» **Required action**: Tally every line in the entries below that holds "frame", then give only the total.
(Dataset extract)
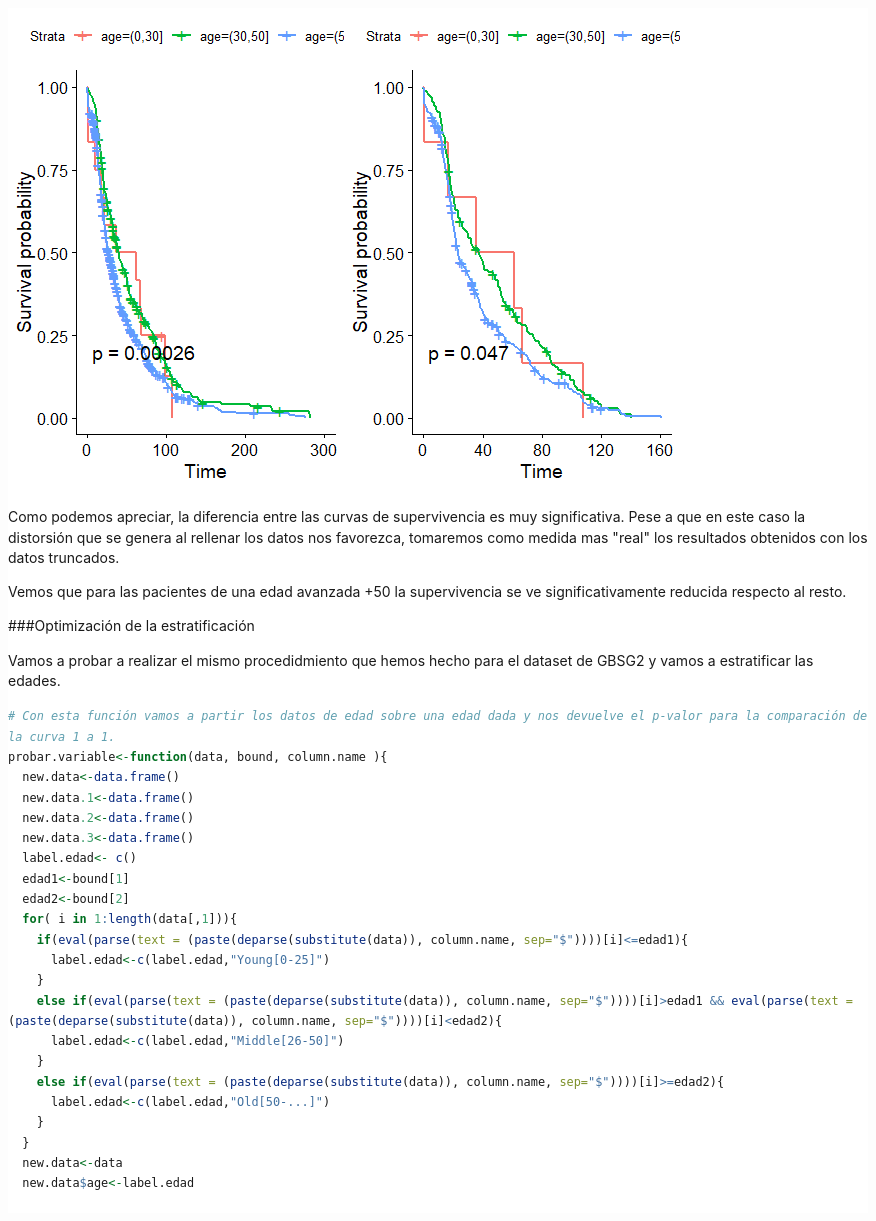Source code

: ![](survival_final_files/figure-html/unnamed-chunk-50-1.png)

Como podemos apreciar, la diferencia entre las curvas de supervivencia es muy significativa. Pese a que en este caso la distorsión que se genera al rellenar los datos nos favorezca, tomaremos como medida mas "real" los resultados obtenidos con los datos truncados.

Vemos que para las pacientes de una edad avanzada +50 la supervivencia se ve significativamente reducida respecto al resto.

###Optimización de la estratificación

Vamos a probar a realizar el mismo procedidmiento que hemos hecho para el dataset de GBSG2 y vamos a estratificar las edades.


```r
# Con esta función vamos a partir los datos de edad sobre una edad dada y nos devuelve el p-valor para la comparación de la curva 1 a 1.
probar.variable<-function(data, bound, column.name ){
  new.data<-data.frame()
  new.data.1<-data.frame()
  new.data.2<-data.frame()
  new.data.3<-data.frame()
  label.edad<- c()
  edad1<-bound[1]
  edad2<-bound[2]
  for( i in 1:length(data[,1])){
    if(eval(parse(text = (paste(deparse(substitute(data)), column.name, sep="$"))))[i]<=edad1){
      label.edad<-c(label.edad,"Young[0-25]")
    }
    else if(eval(parse(text = (paste(deparse(substitute(data)), column.name, sep="$"))))[i]>edad1 && eval(parse(text = (paste(deparse(substitute(data)), column.name, sep="$"))))[i]<edad2){
      label.edad<-c(label.edad,"Middle[26-50]")
    }
    else if(eval(parse(text = (paste(deparse(substitute(data)), column.name, sep="$"))))[i]>=edad2){
      label.edad<-c(label.edad,"Old[50-...]")
    }
  }
  new.data<-data
  new.data$age<-label.edad
  
```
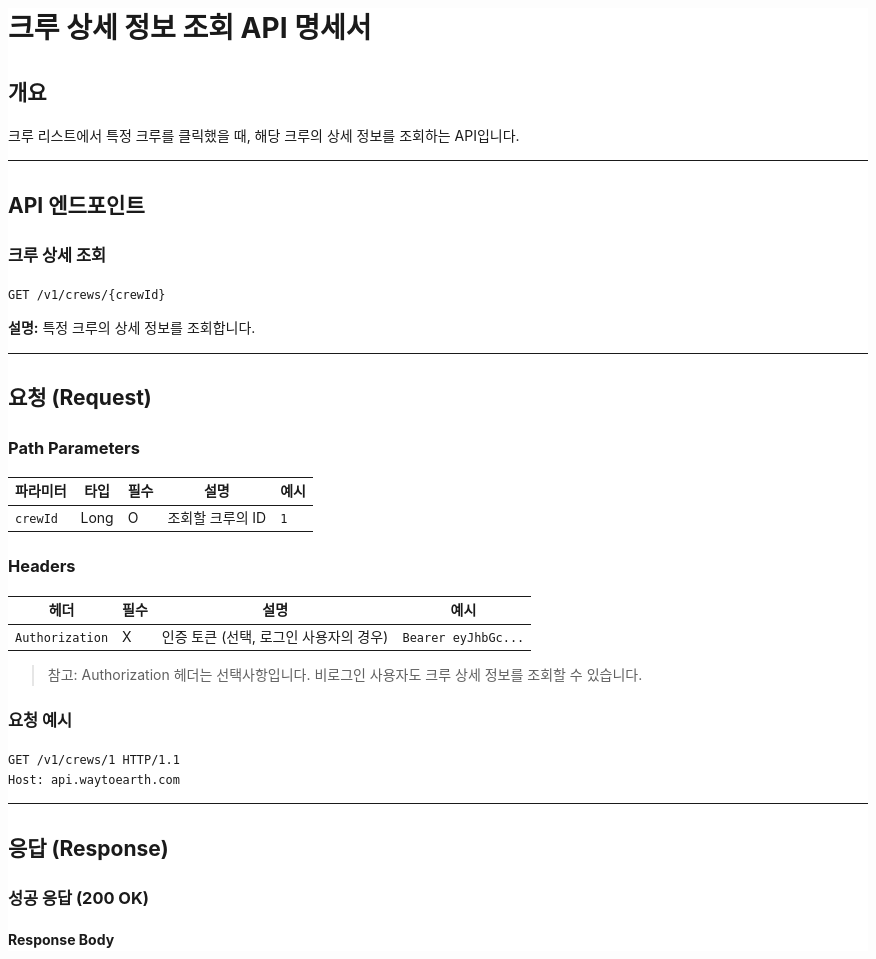 # 크루 상세 정보 조회 API 명세서

## 개요
크루 리스트에서 특정 크루를 클릭했을 때, 해당 크루의 상세 정보를 조회하는 API입니다.

---

## API 엔드포인트

### 크루 상세 조회

```
GET /v1/crews/{crewId}
```

**설명:** 특정 크루의 상세 정보를 조회합니다.

---

## 요청 (Request)

### Path Parameters

| 파라미터 | 타입 | 필수 | 설명 | 예시 |
|---------|------|------|------|------|
| `crewId` | Long | O | 조회할 크루의 ID | `1` |

### Headers

| 헤더 | 필수 | 설명 | 예시 |
|------|------|------|------|
| `Authorization` | X | 인증 토큰 (선택, 로그인 사용자의 경우) | `Bearer eyJhbGc...` |

> 참고: Authorization 헤더는 선택사항입니다. 비로그인 사용자도 크루 상세 정보를 조회할 수 있습니다.

### 요청 예시

```http
GET /v1/crews/1 HTTP/1.1
Host: api.waytoearth.com
```

---

## 응답 (Response)

### 성공 응답 (200 OK)

#### Response Body
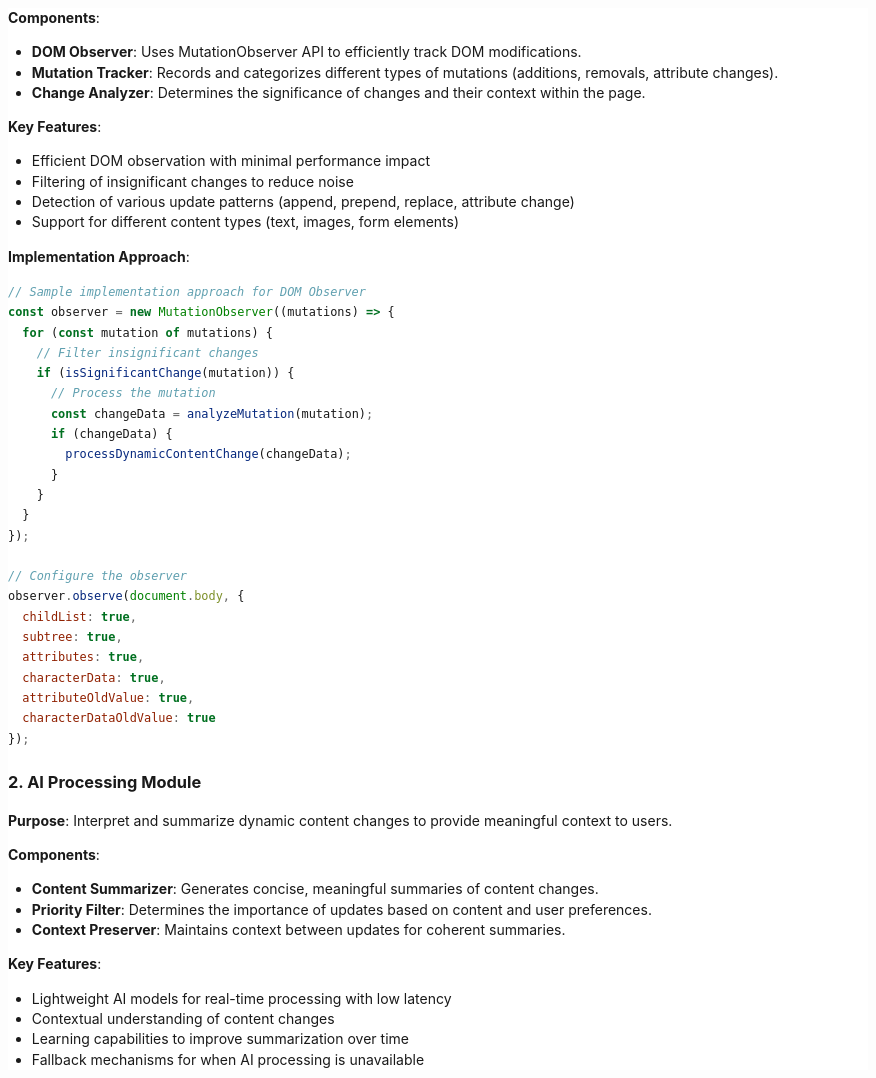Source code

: **Components**:
- **DOM Observer**: Uses MutationObserver API to efficiently track DOM modifications.
- **Mutation Tracker**: Records and categorizes different types of mutations (additions, removals, attribute changes).
- **Change Analyzer**: Determines the significance of changes and their context within the page.

**Key Features**:
- Efficient DOM observation with minimal performance impact
- Filtering of insignificant changes to reduce noise
- Detection of various update patterns (append, prepend, replace, attribute change)
- Support for different content types (text, images, form elements)

**Implementation Approach**:
```javascript
// Sample implementation approach for DOM Observer
const observer = new MutationObserver((mutations) => {
  for (const mutation of mutations) {
    // Filter insignificant changes
    if (isSignificantChange(mutation)) {
      // Process the mutation
      const changeData = analyzeMutation(mutation);
      if (changeData) {
        processDynamicContentChange(changeData);
      }
    }
  }
});

// Configure the observer
observer.observe(document.body, {
  childList: true,
  subtree: true,
  attributes: true,
  characterData: true,
  attributeOldValue: true,
  characterDataOldValue: true
});
```

### 2. AI Processing Module

**Purpose**: Interpret and summarize dynamic content changes to provide meaningful context to users.

**Components**:
- **Content Summarizer**: Generates concise, meaningful summaries of content changes.
- **Priority Filter**: Determines the importance of updates based on content and user preferences.
- **Context Preserver**: Maintains context between updates for coherent summaries.

**Key Features**:
- Lightweight AI models for real-time processing with low latency
- Contextual understanding of content changes
- Learning capabilities to improve summarization over time
- Fallback mechanisms for when AI processing is unavailable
(End Dataset extract)
» **Solution to the problem**: 4